#### PROBLEM:
Repeat the data exactly. Pictures stay out.

#### RECORDED INFORMATION:
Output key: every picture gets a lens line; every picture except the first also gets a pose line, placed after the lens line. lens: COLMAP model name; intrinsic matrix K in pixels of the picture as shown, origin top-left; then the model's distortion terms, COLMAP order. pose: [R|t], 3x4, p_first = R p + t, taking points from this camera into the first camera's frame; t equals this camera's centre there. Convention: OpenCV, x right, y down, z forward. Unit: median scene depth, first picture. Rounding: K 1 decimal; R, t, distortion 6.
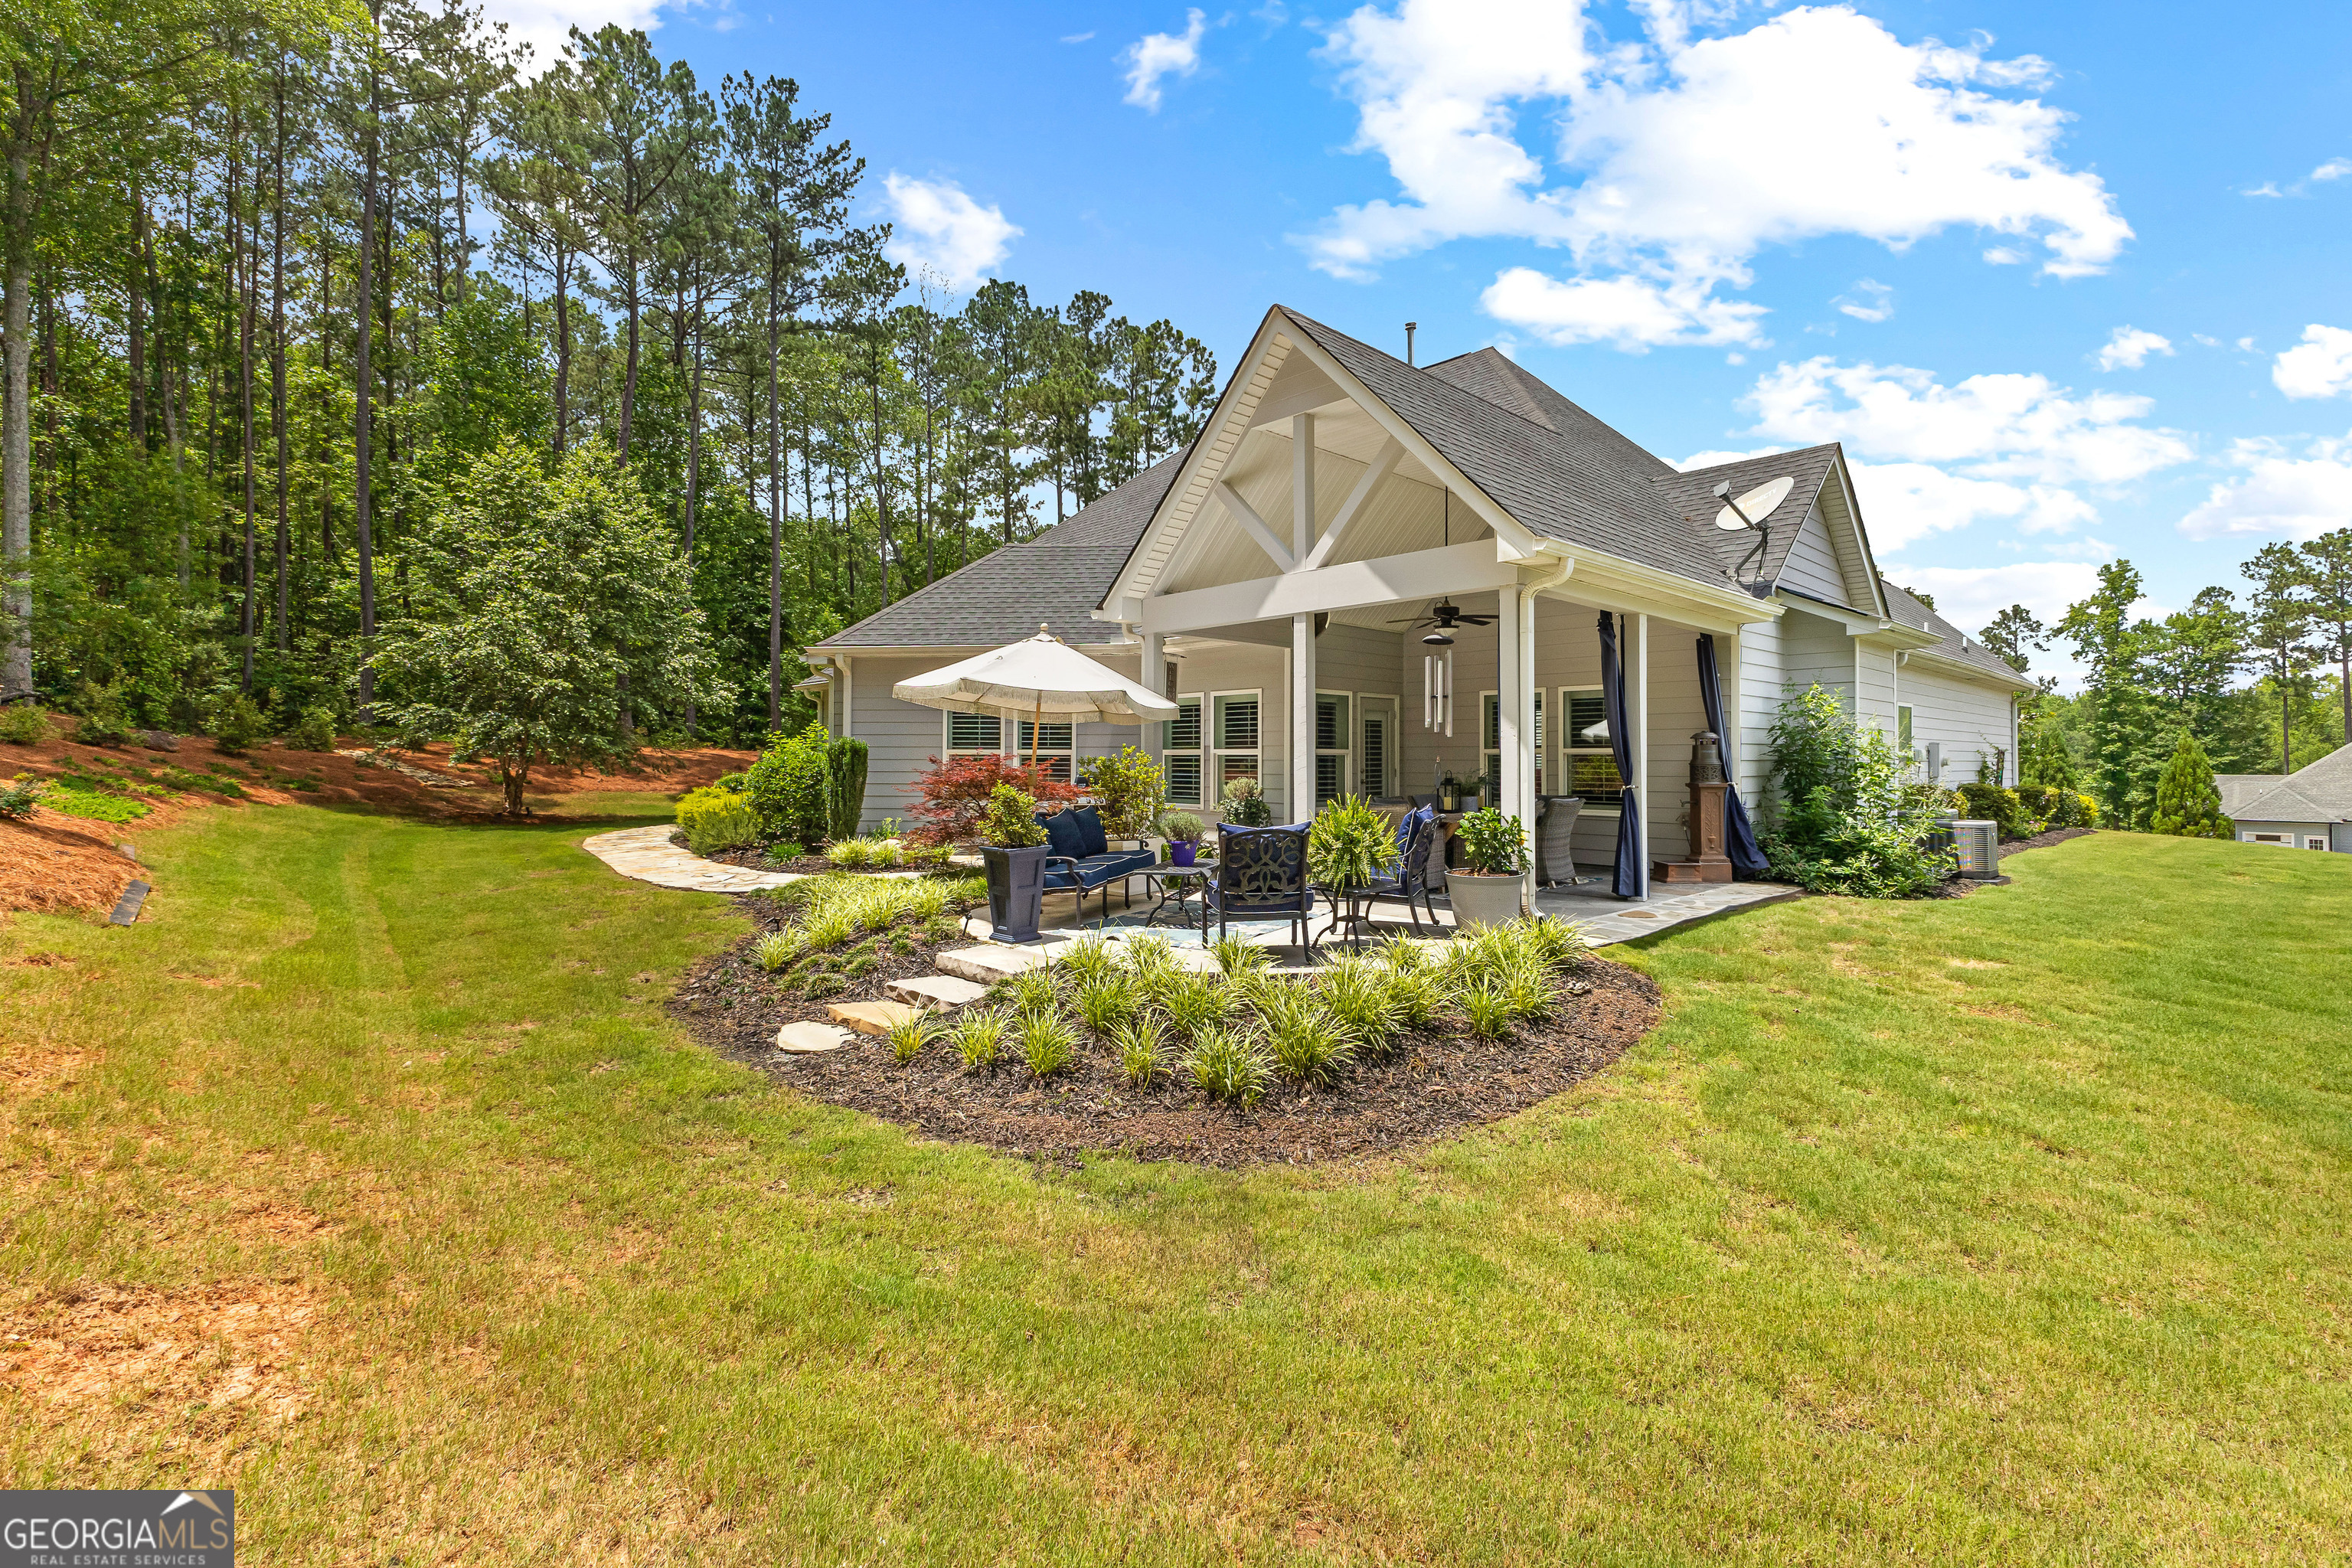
lens RADIAL K [[1045.8, 0, 1179.9], [0, 1045.8, 733.1], [0, 0, 1]] dist [0.015699, 0.000671]
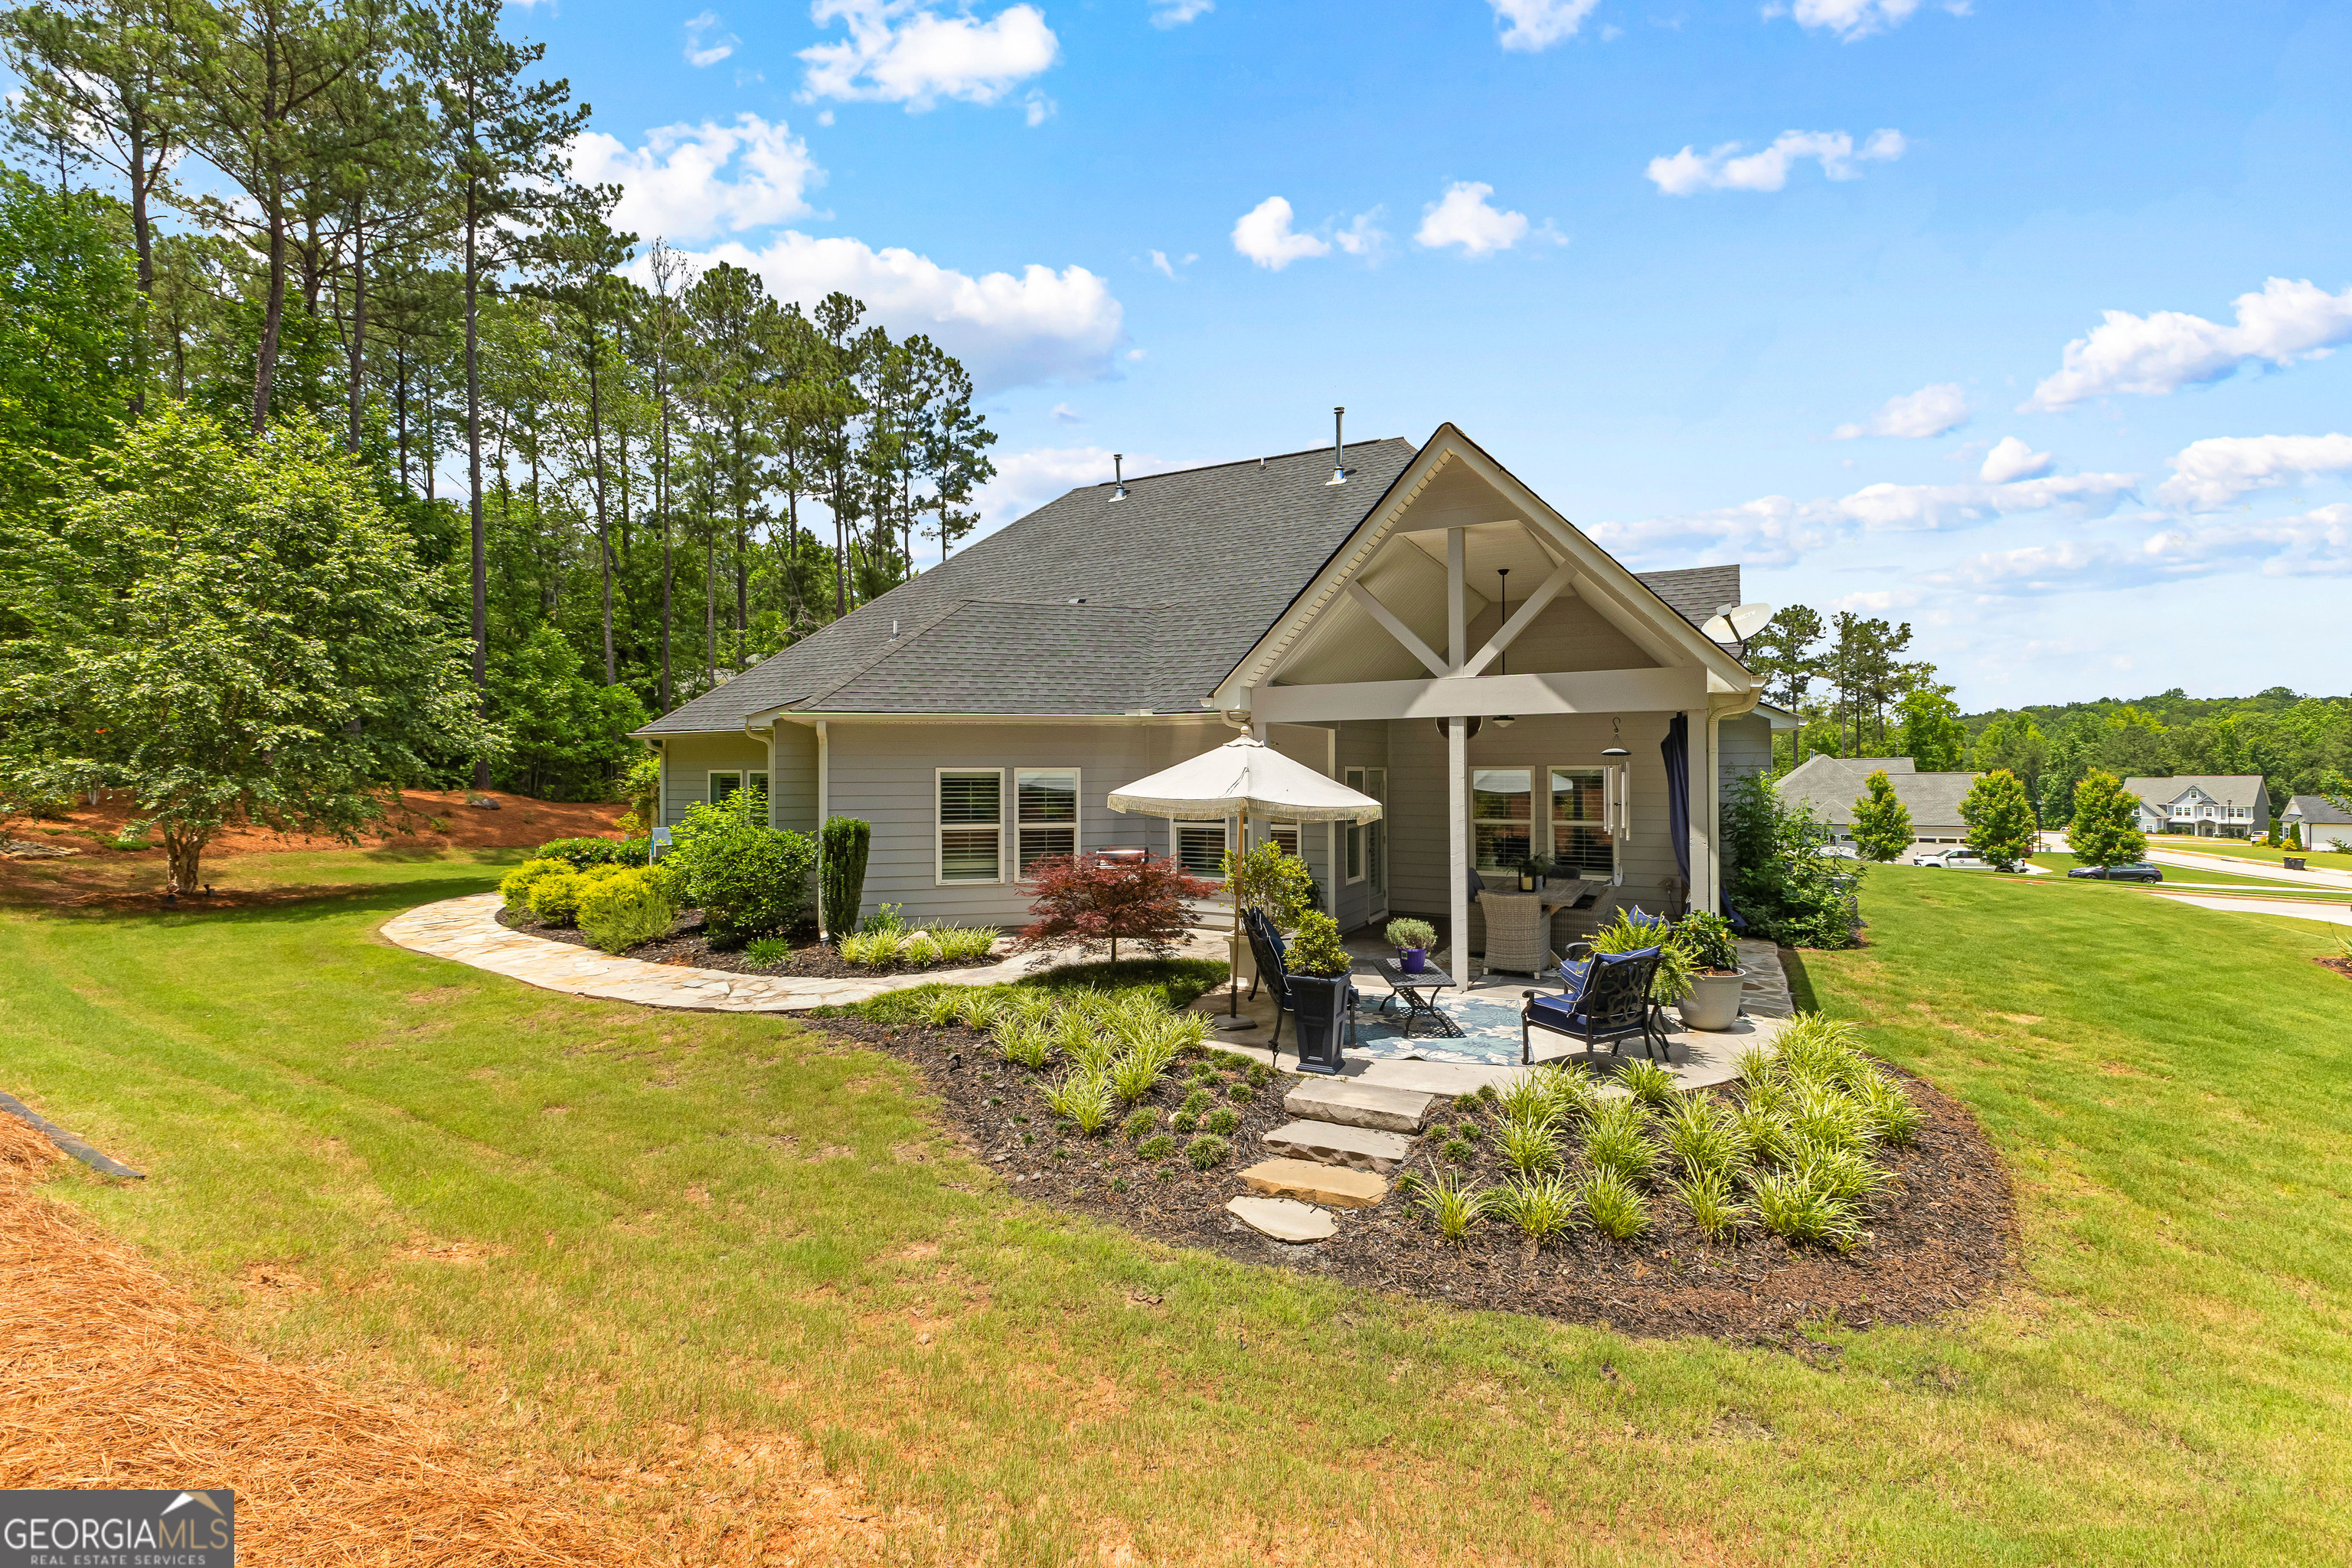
lens RADIAL K [[1021.2, 0, 1180.4], [0, 1021.2, 757.0], [0, 0, 1]] dist [0.025040, -0.010085]
pose [[0.944603, -0.001378, 0.328213, -0.119950], [-0.002972, 0.999914, 0.012751, -0.021258], [-0.328202, -0.013020, 0.944518, 0.028681]]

#### TASK RESPONSE:
Output key: every picture gets a lens line; every picture except the first also gets a pose line, placed after the lens line. lens: COLMAP model name; intrinsic matrix K in pixels of the picture as shown, origin top-left; then the model's distortion terms, COLMAP order. pose: [R|t], 3x4, p_first = R p + t, taking points from this camera into the first camera's frame; t equals this camera's centre there. Convention: OpenCV, x right, y down, z forward. Unit: median scene depth, first picture. Rounding: K 1 decimal; R, t, distortion 6.
lens RADIAL K [[1045.8, 0, 1179.9], [0, 1045.8, 733.1], [0, 0, 1]] dist [0.015699, 0.000671]
lens RADIAL K [[1021.2, 0, 1180.4], [0, 1021.2, 757.0], [0, 0, 1]] dist [0.025040, -0.010085]
pose [[0.944603, -0.001378, 0.328213, -0.119950], [-0.002972, 0.999914, 0.012751, -0.021258], [-0.328202, -0.013020, 0.944518, 0.028681]]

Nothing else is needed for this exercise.